WHAT TO WORK ON:
Below are entries; copy exactly the lines from the one with "- fruit basket [925,424,1106,515]" through the one with "- remote control [415,272,500,297]", both included, and leave out the rest.

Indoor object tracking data
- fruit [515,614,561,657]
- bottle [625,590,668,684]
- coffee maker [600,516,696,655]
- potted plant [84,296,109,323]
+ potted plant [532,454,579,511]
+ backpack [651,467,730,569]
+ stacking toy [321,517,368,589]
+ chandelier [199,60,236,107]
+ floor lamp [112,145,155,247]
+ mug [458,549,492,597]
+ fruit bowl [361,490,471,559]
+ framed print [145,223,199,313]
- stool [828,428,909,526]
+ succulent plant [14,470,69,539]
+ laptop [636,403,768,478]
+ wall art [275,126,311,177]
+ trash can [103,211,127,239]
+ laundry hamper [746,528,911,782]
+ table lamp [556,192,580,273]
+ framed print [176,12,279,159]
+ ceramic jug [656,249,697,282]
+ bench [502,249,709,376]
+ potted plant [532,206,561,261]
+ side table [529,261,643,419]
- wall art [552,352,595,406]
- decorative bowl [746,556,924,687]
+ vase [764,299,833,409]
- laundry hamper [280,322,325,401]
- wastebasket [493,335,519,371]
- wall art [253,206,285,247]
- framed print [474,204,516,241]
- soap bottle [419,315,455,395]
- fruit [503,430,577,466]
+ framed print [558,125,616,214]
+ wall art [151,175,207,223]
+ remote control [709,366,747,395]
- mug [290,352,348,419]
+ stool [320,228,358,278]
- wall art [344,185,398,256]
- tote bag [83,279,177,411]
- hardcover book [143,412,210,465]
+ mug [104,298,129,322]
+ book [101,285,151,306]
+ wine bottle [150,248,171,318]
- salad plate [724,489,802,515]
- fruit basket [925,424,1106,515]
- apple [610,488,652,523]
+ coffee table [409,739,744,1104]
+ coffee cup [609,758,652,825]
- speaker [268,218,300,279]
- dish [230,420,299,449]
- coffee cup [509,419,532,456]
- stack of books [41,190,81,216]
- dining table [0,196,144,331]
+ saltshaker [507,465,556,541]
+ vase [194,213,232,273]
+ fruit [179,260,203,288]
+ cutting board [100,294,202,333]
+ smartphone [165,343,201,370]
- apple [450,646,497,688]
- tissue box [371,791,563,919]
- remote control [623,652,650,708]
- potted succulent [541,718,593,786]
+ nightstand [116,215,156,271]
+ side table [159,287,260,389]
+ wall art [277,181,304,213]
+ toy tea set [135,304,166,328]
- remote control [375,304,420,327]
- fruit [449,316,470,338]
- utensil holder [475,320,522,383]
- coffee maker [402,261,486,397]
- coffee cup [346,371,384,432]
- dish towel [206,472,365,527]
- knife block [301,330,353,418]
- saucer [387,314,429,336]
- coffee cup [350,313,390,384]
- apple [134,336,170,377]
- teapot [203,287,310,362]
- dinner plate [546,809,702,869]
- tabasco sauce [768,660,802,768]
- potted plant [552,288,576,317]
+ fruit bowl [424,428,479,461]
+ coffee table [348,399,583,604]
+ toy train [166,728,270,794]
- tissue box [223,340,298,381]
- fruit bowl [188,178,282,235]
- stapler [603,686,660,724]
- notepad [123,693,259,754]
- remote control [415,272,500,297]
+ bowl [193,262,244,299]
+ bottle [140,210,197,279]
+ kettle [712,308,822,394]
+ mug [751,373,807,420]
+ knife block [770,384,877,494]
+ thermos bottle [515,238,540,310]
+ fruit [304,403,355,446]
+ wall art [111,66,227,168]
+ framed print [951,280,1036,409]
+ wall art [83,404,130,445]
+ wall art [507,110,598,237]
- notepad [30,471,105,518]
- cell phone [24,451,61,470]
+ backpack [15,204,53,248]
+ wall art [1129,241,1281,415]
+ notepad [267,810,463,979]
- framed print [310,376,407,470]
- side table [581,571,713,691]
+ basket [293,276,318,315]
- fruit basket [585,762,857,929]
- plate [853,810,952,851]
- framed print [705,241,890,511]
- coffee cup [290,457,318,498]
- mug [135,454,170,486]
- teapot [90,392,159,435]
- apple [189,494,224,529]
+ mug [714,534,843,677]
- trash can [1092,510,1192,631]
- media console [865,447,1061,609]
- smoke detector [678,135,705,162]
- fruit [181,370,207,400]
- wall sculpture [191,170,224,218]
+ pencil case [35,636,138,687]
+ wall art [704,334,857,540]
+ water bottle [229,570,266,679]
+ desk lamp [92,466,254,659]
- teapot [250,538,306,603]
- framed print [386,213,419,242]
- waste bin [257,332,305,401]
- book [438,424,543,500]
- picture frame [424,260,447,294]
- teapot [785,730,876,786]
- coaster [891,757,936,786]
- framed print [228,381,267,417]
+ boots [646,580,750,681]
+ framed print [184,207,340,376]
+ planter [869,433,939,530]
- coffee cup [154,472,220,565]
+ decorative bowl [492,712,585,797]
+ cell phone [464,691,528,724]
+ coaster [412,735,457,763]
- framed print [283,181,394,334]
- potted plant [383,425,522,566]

EXERCISE SOLUTION:
- fruit basket [925,424,1106,515]
- apple [610,488,652,523]
+ coffee table [409,739,744,1104]
+ coffee cup [609,758,652,825]
- speaker [268,218,300,279]
- dish [230,420,299,449]
- coffee cup [509,419,532,456]
- stack of books [41,190,81,216]
- dining table [0,196,144,331]
+ saltshaker [507,465,556,541]
+ vase [194,213,232,273]
+ fruit [179,260,203,288]
+ cutting board [100,294,202,333]
+ smartphone [165,343,201,370]
- apple [450,646,497,688]
- tissue box [371,791,563,919]
- remote control [623,652,650,708]
- potted succulent [541,718,593,786]
+ nightstand [116,215,156,271]
+ side table [159,287,260,389]
+ wall art [277,181,304,213]
+ toy tea set [135,304,166,328]
- remote control [375,304,420,327]
- fruit [449,316,470,338]
- utensil holder [475,320,522,383]
- coffee maker [402,261,486,397]
- coffee cup [346,371,384,432]
- dish towel [206,472,365,527]
- knife block [301,330,353,418]
- saucer [387,314,429,336]
- coffee cup [350,313,390,384]
- apple [134,336,170,377]
- teapot [203,287,310,362]
- dinner plate [546,809,702,869]
- tabasco sauce [768,660,802,768]
- potted plant [552,288,576,317]
+ fruit bowl [424,428,479,461]
+ coffee table [348,399,583,604]
+ toy train [166,728,270,794]
- tissue box [223,340,298,381]
- fruit bowl [188,178,282,235]
- stapler [603,686,660,724]
- notepad [123,693,259,754]
- remote control [415,272,500,297]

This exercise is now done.